School of Biological Sciences, Faculty of Science, The University of Hong Kong, Hong Kong SAR, China.
Department of Microbiology, Li Ka Shing Faculty of Medicine, The University of Hong Kong, Hong Kong SAR, China



The conserved residues 318-483 in the PB2 subunit of influenza A polymerase is an independently folded cap-binding domain (PB2cap) that exhibits a distinct binding mode from other host cap-binding proteins, which suggests that PB2cap might be an ideal drug target. This study aimed to identify a new class of anti-influenza inhibitors that specifically disrupts the interaction between PB2cap and host cap structures.

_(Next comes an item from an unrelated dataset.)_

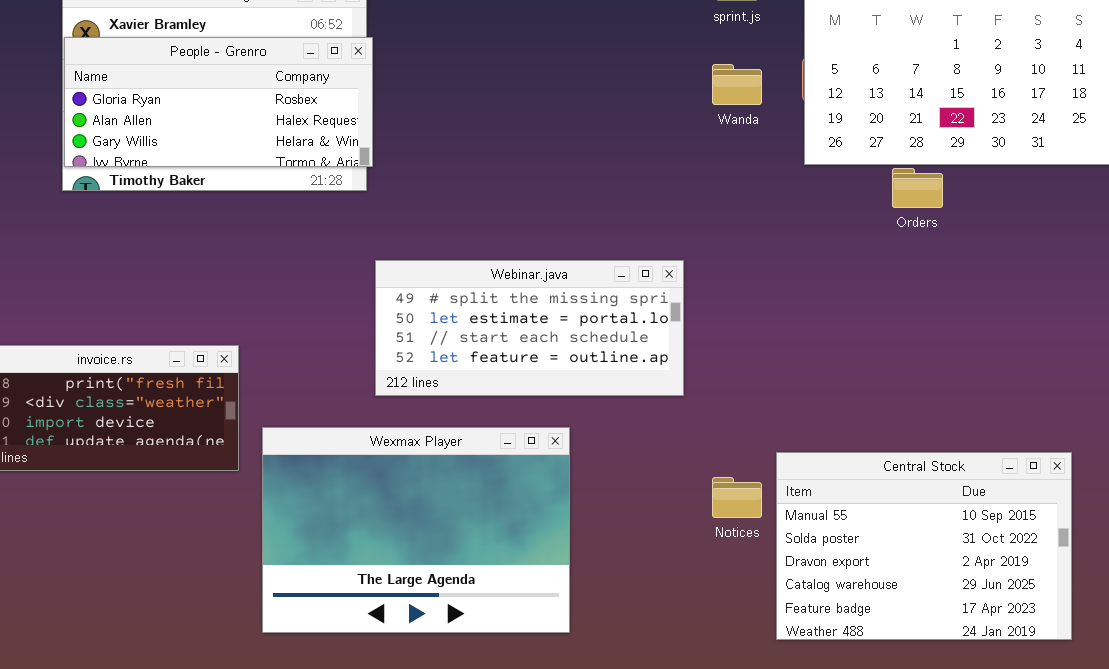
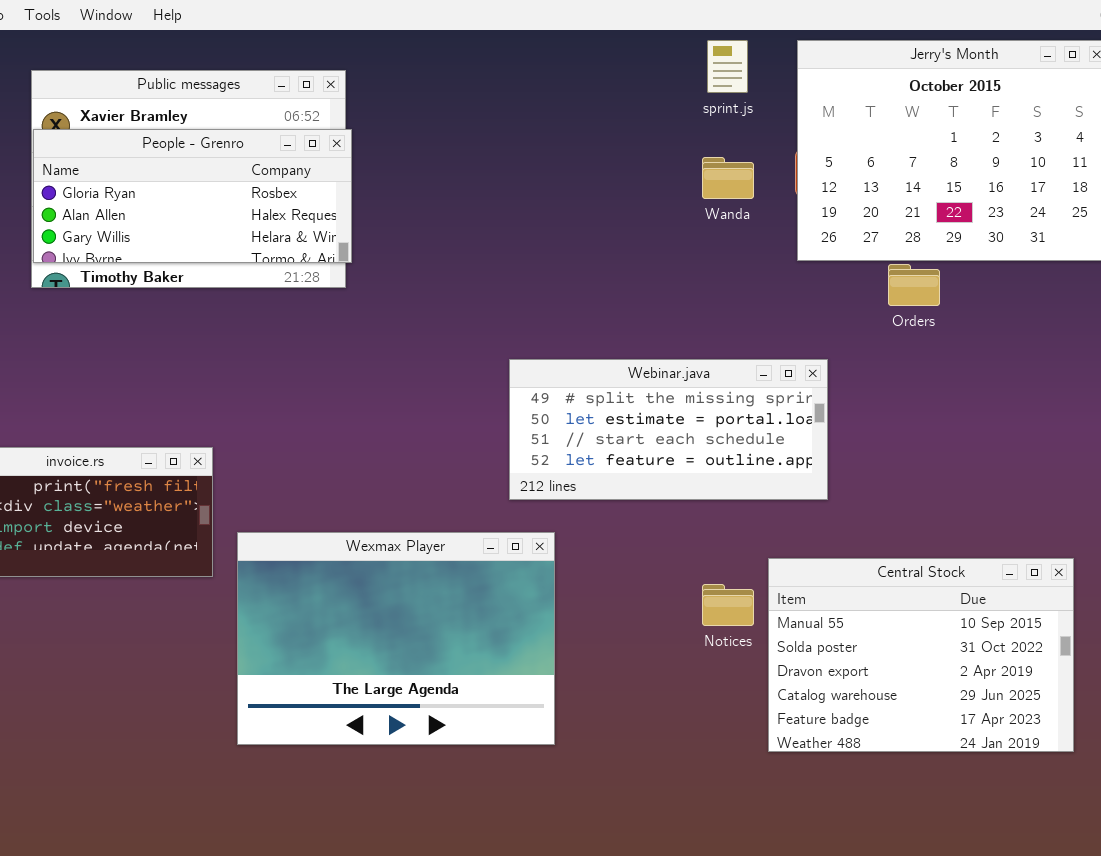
Webinar.java: [375,260,684,396] -> [509,359,828,500], moved

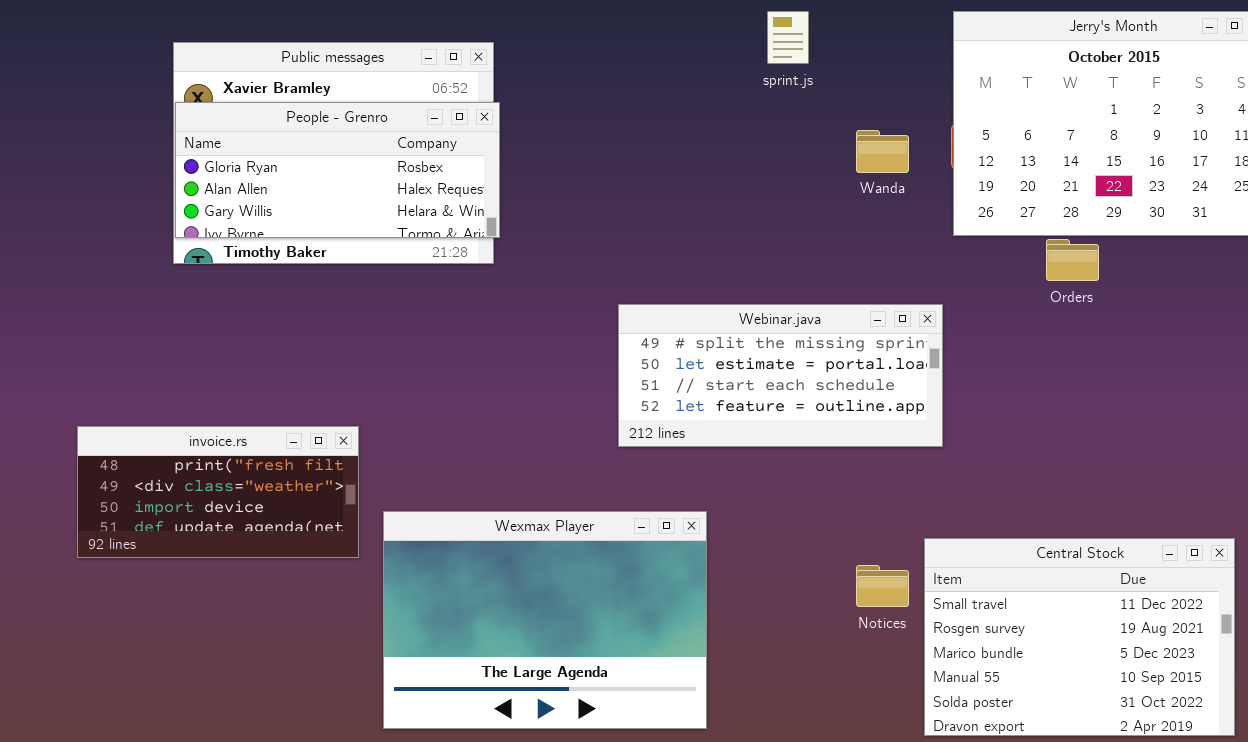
sprint.js: [707,40,748,93] -> [767,11,809,64], moved
Webinar.java: [509,359,828,500] -> [618,304,943,447], moved
Central Stock: [768,558,1074,752] -> [924,538,1235,736], scrolled up 3 rows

An innovative fluorescence polarization assay was established for primary screening, followed by cap-binding inhibitory activity, antiviral efficacy and cytotoxicity evaluations of the selected compounds. The best compound was characterized by multi-cycle virus growth assay, cross-protection test, synergism evaluation, mini-replicon assay, binding affinity analysis, docking simulation and mouse study.

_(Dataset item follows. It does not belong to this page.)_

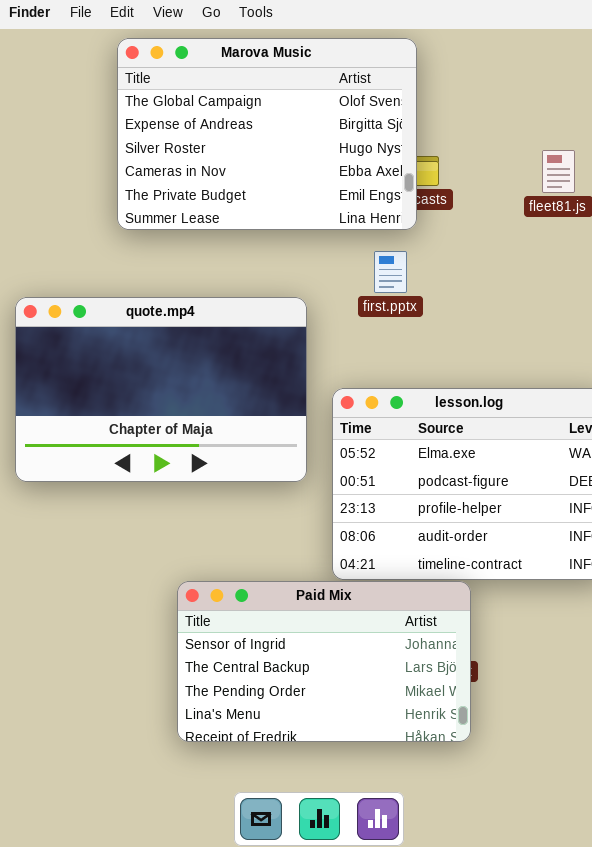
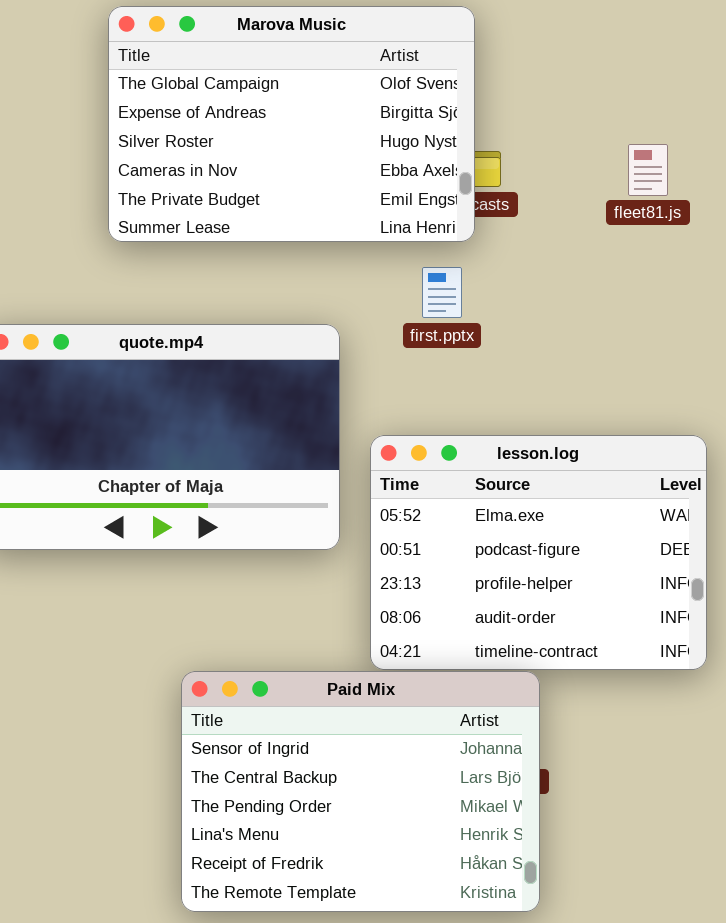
Paid Mix: [177,581,471,742] -> [181,671,540,912], resized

Several PB2 cap-binding inhibitors were discovered. The compound 7-(4-hydroxy-2-oxo-2H-chromen-3-yl)-6H,7H,8H-chromeno[3',4':5,6]pyrano[3,2-c]chromene-6,8-dione, designated PB2-39, was identified as a potent inhibitor of replication of multiple subtypes of influenza A virus, including H1N1, H3N2, H5N1, H7N7, H7N9 and H9N2 in vitro and H1N1, H5N1 and H7N9 in vivo. Combinational treatment with the influenza virus release inhibitor zanamivir and PB2-39 exerted a synergistic anti-influenza effect. Mechanistic experiments supported that PB2-39 suppressed viral polymerase activity. Docking and binding affinity analyses demonstrated that PB2-39 interacted with the PB2 cap-binding pocket, suggesting its role as a cap-binding competitor.


Our study provides new insights for the strategic development of novel cap-binding inhibitors of influenza A viruses.